JD - Nossa corrente (partidária) é responsável por comandar o PT desde a sua fundação. É a mesma corrente do nosso ministro Wellington, da Regina, do Rafael, do Nazareno (Fonteles), do presidente Lula, da Gleisi Hoffmann, dessas lideranças. Então nós vamos fazer um seminário agora. Estou ajudando a organizar. Será posterior ao Carnaval. Lá pelo dia 7 de março. A gente quer colocar umas 300 lideranças do Piauí inteiro, para a gente debater os rumos do PT. Daí vai sair o indicativo de quem vai ser o presidente, quem vai ocupar os espaços.

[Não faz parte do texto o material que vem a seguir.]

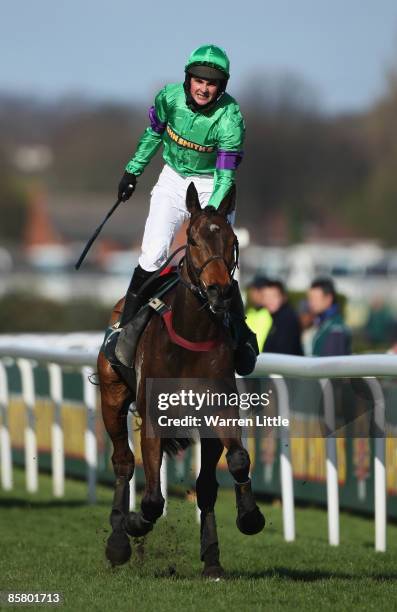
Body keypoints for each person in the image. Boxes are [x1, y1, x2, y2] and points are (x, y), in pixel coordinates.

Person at [111, 44, 258, 374]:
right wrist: (132, 171)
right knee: (151, 256)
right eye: (199, 81)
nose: (204, 89)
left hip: (212, 184)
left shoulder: (230, 118)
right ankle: (126, 329)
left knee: (219, 265)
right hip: (173, 179)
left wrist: (211, 214)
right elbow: (153, 135)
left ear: (222, 87)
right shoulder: (169, 98)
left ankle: (240, 333)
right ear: (188, 80)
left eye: (213, 83)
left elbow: (225, 174)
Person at [307, 277, 351, 356]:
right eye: (310, 299)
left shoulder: (336, 328)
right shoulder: (324, 322)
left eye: (314, 298)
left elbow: (332, 364)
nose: (311, 303)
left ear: (328, 299)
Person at [260, 279, 303, 355]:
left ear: (283, 297)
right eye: (266, 296)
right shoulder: (277, 317)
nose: (269, 300)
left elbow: (282, 353)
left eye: (274, 296)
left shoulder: (287, 319)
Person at [245, 276, 273, 353]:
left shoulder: (271, 314)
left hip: (264, 360)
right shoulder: (250, 313)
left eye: (254, 290)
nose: (251, 293)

WT - Seu nome está disponível?
JD - Eu continuo com o nome à disposição. Estou escutando (as lideranças). Inclusive estive em Corrente. Fizemos um evento no último sábado (15) muito bom na região. Vamos fazer o debate político.
WT - Qual a mensagem que o presidente do diretório estadual do PT deixa para a sua militância?
PT, primeiro e único partido de João de Deus
JD - A mensagem que a gente deve continuar teimando. Como diz o presidente, que a mãe dele dizia: “Teime. Teime. Teime”. A gente tem que teimar de alguma forma, ajudando a sociedade. E ela só vem se a gente lutar por ela. Não vai cair do céu. Acho que os ensinamentos da humanidade já mostram por si só. Os ensinamento de Jesus Cristo. Fazer o bem.
WT - E para os artistas, para os brincantes, qual é a mensagem?
JD - A cultura é a identidade de um povo. Eu estou tratando também deste assunto com o prefeito de Zé de Freitas. Na perspectiva de que a gente possa levantar a cultura da cidade. Porque é uma cidade que tem pouca identidade. Não tem uma marca. Não tem nada. E quem faz isso é a cultura. Tem o Bumba-meu-boi, tem o Reisado, tem a Dança de São Gonçalo, que tem tanto no interior de José de Freitas e o povo gosta. Agora como é que se apoia isso para dar uma dimensão muito maior? Aqui em Teresina ou em qualquer lugar do nosso estado, eu acho que a cultura é que dá a cara, que dá a identidade. E ela expressa um sentimento de pertencimento. Eu gosto do Piauí por isso, por isso e por isso. As marcas do Piauí são essas, essas e essas. Isso dá orgulho de falar em nome do seu estado, da sua cidade, da nossa própria cultura.